Monday, October 3, 2011

Mrs. Emerson’s Pickled Plums

When Bob and I first moved to Seattle, we rented a cute little house in the Queen Anne neighborhood. It was our first home together, where we were living when we got married and had our first baby, Sam. We loved this house! It had a huge front deck, a dog door for our two border collies, flowering bushes, and a garden area in back with a pear tree and an Italian plum tree. The pear tree did not produce many pears (I think I was able to make only one pear pie in the three years we lived there) but the plum tree bore copious amounts of fruit.

The owner of the house was a sweet, elderly English woman named Mrs. Emerson. Every month, Bob and I walked the short way to her house to pay our rent and have a little visit. Part of our lease agreement included us picking two grocery bags of the plums each season and delivering them to her. Mrs. Emerson liked to pickle the plums, and she always shared a few jars with us. I was not familiar with pickled plums at the time ... I tried to imagine a plum being pickled like a dill pickle and that just sounded odd to me.

The first time Mrs. Emerson brought us a jar of plums, I admit I was a little skeptical. I took a bite, though, and it was unlike anything I’d tasted before. Cloves, cinnamon and ginger burst forth. (No sign of the dill and garlic that had been on my mind.) They were delicious!

When we eventually bought our current house and moved, it was sad to say good-bye to the adorable house and Mrs. Emerson (after all, how many landladies do you meet who are excited when their tenants have border collies?). Over the years, I’ve thought about Mrs. Emerson and her pickled plums, especially during this time of year when plums are in season. Spying Italian plums at the market recently, I decided to try to recreate hers.

Cloves were a dominant flavor, along with cinnamon and ginger. After adding and tasting, tasting and adding, I arrived at a close approximation of Mrs. Emerson’s.
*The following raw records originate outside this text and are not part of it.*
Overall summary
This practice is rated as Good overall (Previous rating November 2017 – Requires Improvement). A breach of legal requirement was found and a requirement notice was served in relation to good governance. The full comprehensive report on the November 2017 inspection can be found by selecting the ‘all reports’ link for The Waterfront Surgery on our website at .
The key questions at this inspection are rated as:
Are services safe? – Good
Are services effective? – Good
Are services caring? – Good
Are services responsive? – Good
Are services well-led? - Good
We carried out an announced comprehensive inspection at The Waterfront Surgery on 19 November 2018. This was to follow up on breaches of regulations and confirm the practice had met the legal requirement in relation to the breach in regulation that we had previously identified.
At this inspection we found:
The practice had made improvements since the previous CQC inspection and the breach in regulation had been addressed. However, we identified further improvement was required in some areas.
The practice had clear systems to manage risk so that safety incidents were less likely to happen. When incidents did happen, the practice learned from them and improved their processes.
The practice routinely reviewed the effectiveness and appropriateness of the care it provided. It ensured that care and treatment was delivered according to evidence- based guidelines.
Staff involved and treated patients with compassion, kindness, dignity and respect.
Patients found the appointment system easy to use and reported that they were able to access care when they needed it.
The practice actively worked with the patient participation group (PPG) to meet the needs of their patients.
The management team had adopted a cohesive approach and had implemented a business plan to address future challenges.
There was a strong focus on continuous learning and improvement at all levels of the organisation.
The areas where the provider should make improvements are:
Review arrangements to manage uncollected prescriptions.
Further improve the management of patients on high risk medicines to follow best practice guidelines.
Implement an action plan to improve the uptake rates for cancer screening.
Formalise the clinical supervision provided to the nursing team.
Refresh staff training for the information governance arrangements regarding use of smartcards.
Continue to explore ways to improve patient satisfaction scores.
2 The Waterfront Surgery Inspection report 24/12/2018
These plums evoke thoughts of holidays for me. They can be served with thick yogurt and granola to house guests, or simply placed on the Thanksgiving table.

Pickled Plums
Inspired by Mrs. Emerson
Makes 2 quarts

2 pounds Italian plums, halved and pitted
1 cup white vinegar
2 1/2 cups sugar
2 1/2 cups water
1 teaspoon ground cloves
1/2 teaspoon cinnamon
3 inch piece of fresh ginger, cut into 1/2 inch slices
Zest of 1 lemon

Divide the plums evenly between two 1-quart jars.

Combine the vinegar, sugar, water, cloves, cinnamon, ginger and lemon zest in a large sauce pan. Bring the mixture to a boil and then lower the heat and simmer for 15 minutes.
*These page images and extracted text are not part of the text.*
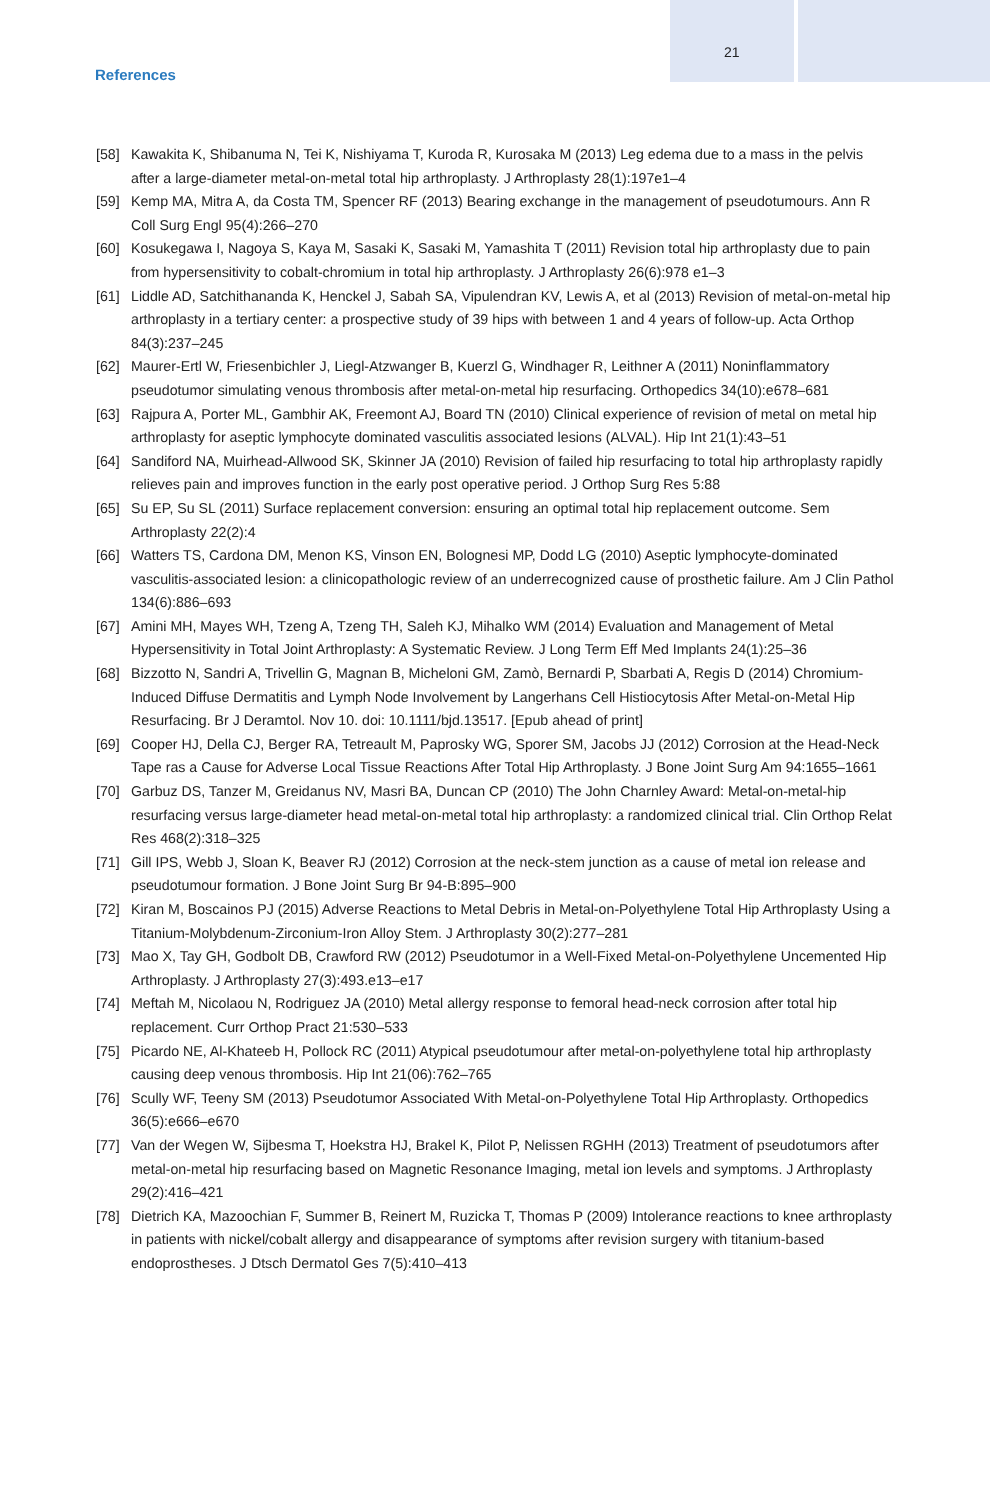21
References
[58] Kawakita K, Shibanuma N, Tei K, Nishiyama T, Kuroda R, Kurosaka M (2013) Leg edema due to a mass in the pelvis after a large-diameter metal-on-metal total hip arthroplasty. J Arthroplasty 28(1):197e1–4
[59] Kemp MA, Mitra A, da Costa TM, Spencer RF (2013) Bearing exchange in the management of pseudotumours. Ann R Coll Surg Engl 95(4):266–270
[60] Kosukegawa I, Nagoya S, Kaya M, Sasaki K, Sasaki M, Yamashita T (2011) Revision total hip arthroplasty due to pain from hypersensitivity to cobalt-chromium in total hip arthroplasty. J Arthroplasty 26(6):978 e1–3
[61] Liddle AD, Satchithananda K, Henckel J, Sabah SA, Vipulendran KV, Lewis A, et al (2013) Revision of metal-on-metal hip arthroplasty in a tertiary center: a prospective study of 39 hips with between 1 and 4 years of follow-up. Acta Orthop 84(3):237–245
[62] Maurer-Ertl W, Friesenbichler J, Liegl-Atzwanger B, Kuerzl G, Windhager R, Leithner A (2011) Noninflammatory pseudotumor simulating venous thrombosis after metal-on-metal hip resurfacing. Orthopedics 34(10):e678–681
[63] Rajpura A, Porter ML, Gambhir AK, Freemont AJ, Board TN (2010) Clinical experience of revision of metal on metal hip arthroplasty for aseptic lymphocyte dominated vasculitis associated lesions (ALVAL). Hip Int 21(1):43–51
[64] Sandiford NA, Muirhead-Allwood SK, Skinner JA (2010) Revision of failed hip resurfacing to total hip arthroplasty rapidly relieves pain and improves function in the early post operative period. J Orthop Surg Res 5:88
[65] Su EP, Su SL (2011) Surface replacement conversion: ensuring an optimal total hip replacement outcome. Sem Arthroplasty 22(2):4
[66] Watters TS, Cardona DM, Menon KS, Vinson EN, Bolognesi MP, Dodd LG (2010) Aseptic lymphocyte-dominated vasculitis-associated lesion: a clinicopathologic review of an underrecognized cause of prosthetic failure. Am J Clin Pathol 134(6):886–693
[67] Amini MH, Mayes WH, Tzeng A, Tzeng TH, Saleh KJ, Mihalko WM (2014) Evaluation and Management of Metal Hypersensitivity in Total Joint Arthroplasty: A Systematic Review. J Long Term Eff Med Implants 24(1):25–36
[68] Bizzotto N, Sandri A, Trivellin G, Magnan B, Micheloni GM, Zamò, Bernardi P, Sbarbati A, Regis D (2014) Chromium-Induced Diffuse Dermatitis and Lymph Node Involvement by Langerhans Cell Histiocytosis After Metal-on-Metal Hip Resurfacing. Br J Deramtol. Nov 10. doi: 10.1111/bjd.13517. [Epub ahead of print]
[69] Cooper HJ, Della CJ, Berger RA, Tetreault M, Paprosky WG, Sporer SM, Jacobs JJ (2012) Corrosion at the Head-Neck Tape ras a Cause for Adverse Local Tissue Reactions After Total Hip Arthroplasty. J Bone Joint Surg Am 94:1655–1661
[70] Garbuz DS, Tanzer M, Greidanus NV, Masri BA, Duncan CP (2010) The John Charnley Award: Metal-on-metal-hip resurfacing versus large-diameter head metal-on-metal total hip arthroplasty: a randomized clinical trial. Clin Orthop Relat Res 468(2):318–325
[71] Gill IPS, Webb J, Sloan K, Beaver RJ (2012) Corrosion at the neck-stem junction as a cause of metal ion release and pseudotumour formation. J Bone Joint Surg Br 94-B:895–900
[72] Kiran M, Boscainos PJ (2015) Adverse Reactions to Metal Debris in Metal-on-Polyethylene Total Hip Arthroplasty Using a Titanium-Molybdenum-Zirconium-Iron Alloy Stem. J Arthroplasty 30(2):277–281
[73] Mao X, Tay GH, Godbolt DB, Crawford RW (2012) Pseudotumor in a Well-Fixed Metal-on-Polyethylene Uncemented Hip Arthroplasty. J Arthroplasty 27(3):493.e13–e17
[74] Meftah M, Nicolaou N, Rodriguez JA (2010) Metal allergy response to femoral head-neck corrosion after total hip replacement. Curr Orthop Pract 21:530–533
[75] Picardo NE, Al-Khateeb H, Pollock RC (2011) Atypical pseudotumour after metal-on-polyethylene total hip arthroplasty causing deep venous thrombosis. Hip Int 21(06):762–765
[76] Scully WF, Teeny SM (2013) Pseudotumor Associated With Metal-on-Polyethylene Total Hip Arthroplasty. Orthopedics 36(5):e666–e670
[77] Van der Wegen W, Sijbesma T, Hoekstra HJ, Brakel K, Pilot P, Nelissen RGHH (2013) Treatment of pseudotumors after metal-on-metal hip resurfacing based on Magnetic Resonance Imaging, metal ion levels and symptoms. J Arthroplasty 29(2):416–421
[78] Dietrich KA, Mazoochian F, Summer B, Reinert M, Ruzicka T, Thomas P (2009) Intolerance reactions to knee arthroplasty in patients with nickel/cobalt allergy and disappearance of symptoms after revision surgery with titanium-based endoprostheses. J Dtsch Dermatol Ges 7(5):410–413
Pour the pickling liquid over the plums and leave to cool uncovered. When cool, cover and chill for at least 24 hours before beginning to eat. The plums will keep in the fridge for up to one month.
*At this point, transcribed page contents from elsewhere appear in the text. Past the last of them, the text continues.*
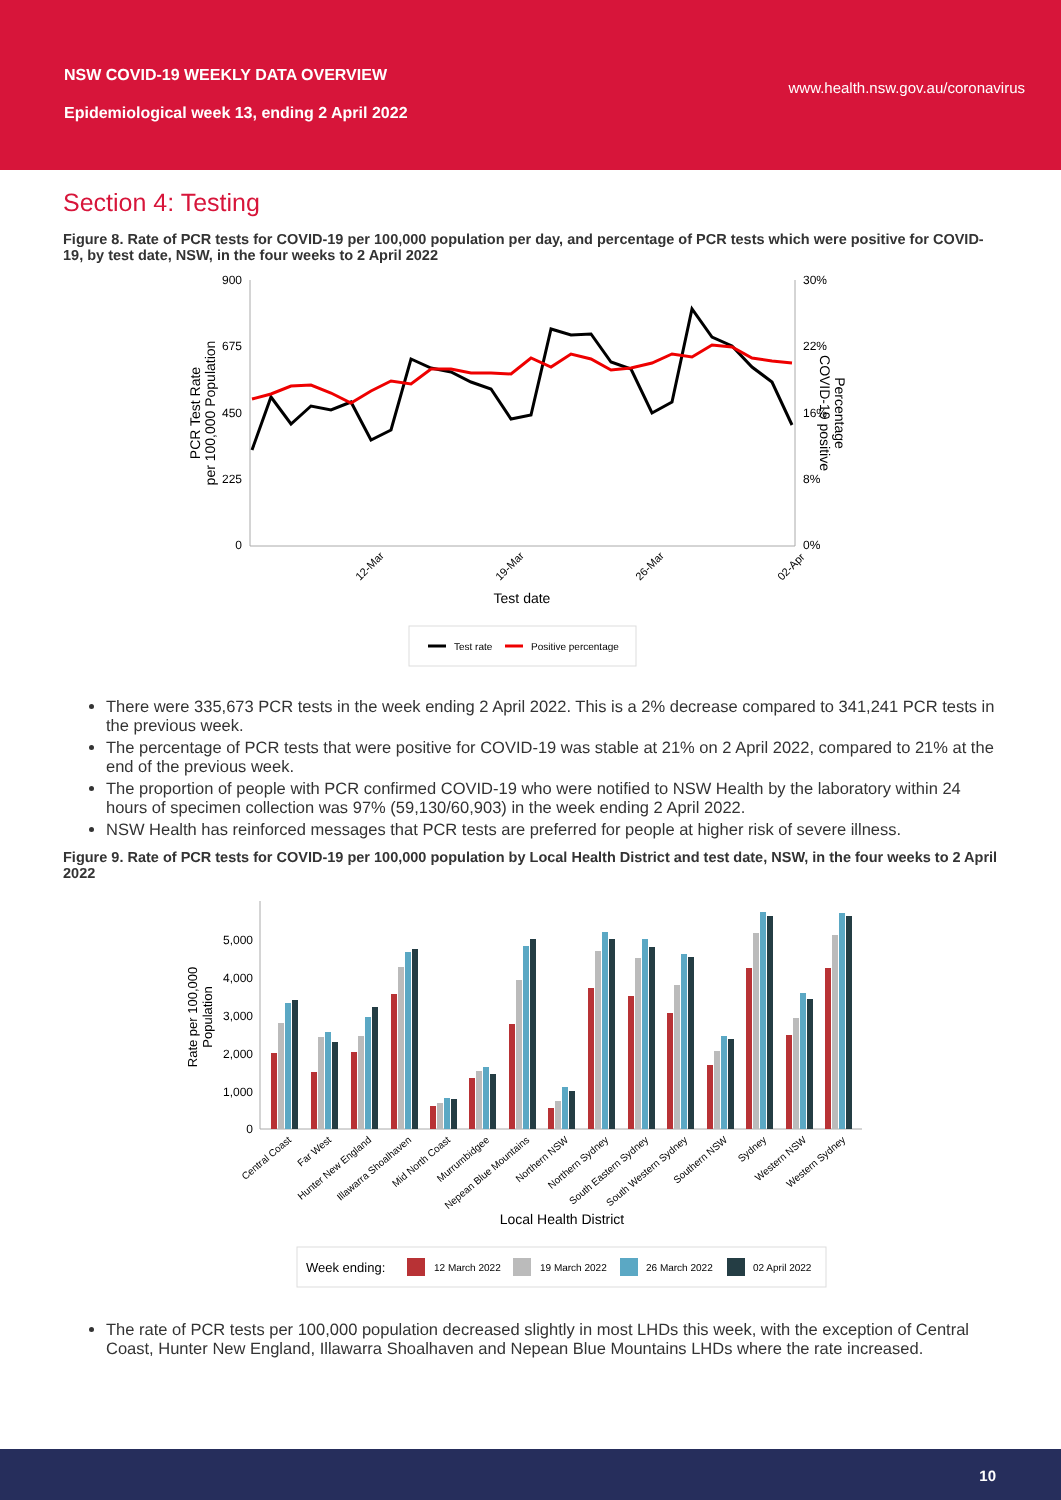NSW COVID-19 WEEKLY DATA OVERVIEW
Epidemiological week 13, ending 2 April 2022
www.health.nsw.gov.au/coronavirus
Section 4: Testing
Figure 8. Rate of PCR tests for COVID-19 per 100,000 population per day, and percentage of PCR tests which were positive for COVID-19, by test date, NSW, in the four weeks to 2 April 2022
900
675
450
225
0
30%
22%
16%
8%
0%
PCR Test Rate
per 100,000 Population
Percentage
COVID-19 positive
12-Mar
19-Mar
26-Mar
02-Apr
Test date
Test rate
Positive percentage
There were 335,673 PCR tests in the week ending 2 April 2022. This is a 2% decrease compared to 341,241 PCR tests in the previous week.
The percentage of PCR tests that were positive for COVID-19 was stable at 21% on 2 April 2022, compared to 21% at the end of the previous week.
The proportion of people with PCR confirmed COVID-19 who were notified to NSW Health by the laboratory within 24 hours of specimen collection was 97% (59,130/60,903) in the week ending 2 April 2022.
NSW Health has reinforced messages that PCR tests are preferred for people at higher risk of severe illness.
Figure 9. Rate of PCR tests for COVID-19 per 100,000 population by Local Health District and test date, NSW, in the four weeks to 2 April 2022
5,000
4,000
3,000
2,000
1,000
0
Rate per 100,000
Population
Central Coast
Far West
Hunter New England
Illawarra Shoalhaven
Mid North Coast
Murrumbidgee
Nepean Blue Mountains
Northern NSW
Northern Sydney
South Eastern Sydney
South Western Sydney
Southern NSW
Sydney
Western NSW
Western Sydney
Local Health District
Week ending:
12 March 2022
19 March 2022
26 March 2022
02 April 2022
The rate of PCR tests per 100,000 population decreased slightly in most LHDs this week, with the exception of Central Coast, Hunter New England, Illawarra Shoalhaven and Nepean Blue Mountains LHDs where the rate increased.
10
  1. Oh, Mrs. Emerson sounds like such a lovely landlady! Our duplex has a mulberry tree, but, alas, no plum or pear trees.

    These look so amazing and I just love plums. I'm definitely going to keep an eye out for some so I can pickle them!

  2. I wish I knew about this recipe when we had our plum tree in the old house. I made many pounds of very sour fruit rolls with the extras. Who would've thought pickled plums could be so good. Thanks for another great idea. I love your blog.

  3. @Lauren
    Thank you, Lauren! Ooh, mulberries sound good. Have you made anything with them? When we were in Israel our friends made mulberry ice cream...needless to say, delicious!

    I hope you enjoy the plums!

  4. @ChefMoji
    Thank you so much for your comment, Chef Moji! I'm smiling here. :)

    I know, I never would have thought of pickled plums as being good. So fun to keep discovering!

  5. How do you think these would hold up canned? I've got about 8lbs of Italian plums that I bought on a whim and now am trying to figure out what to make. These are definitely something I want to try!

  6. That's the kind of recipe I really love, plums are so delicious. Great photos.

  7. @Rachel
    Hi Rachel! Wow, 8lbs of plums sounds wonderful. I think the pickled plums would hold up well. I must admit I do not have experience with canning (yet) and you may want to check to make sure the pickling liquid meets safe canning standards (such as temperature). The plums are not cooked first, so they would not get mushy. Please let me know how they turn out for you. Thank you for stopping by!

  8. @Lemon
    Thank you so much, Lemon! I agree, plums are marvelous and I like discovering new ways to cook with them. I'm happy you stopped by!

  9. @Rivka
    Thank you, Rivka! I appreciate you stopping by. :)

  10. What a lovely landlady. We will be in stone fruit season very soon & I think these are sure to make an appearance, perhaps warmed over a little vanilla ice cream.

  11. @Mairi
    Ohhh, I like your suggestion of topping vanilla ice cream, Mairi! We have some plums in the fridge...I think we'll try it for dessert this week.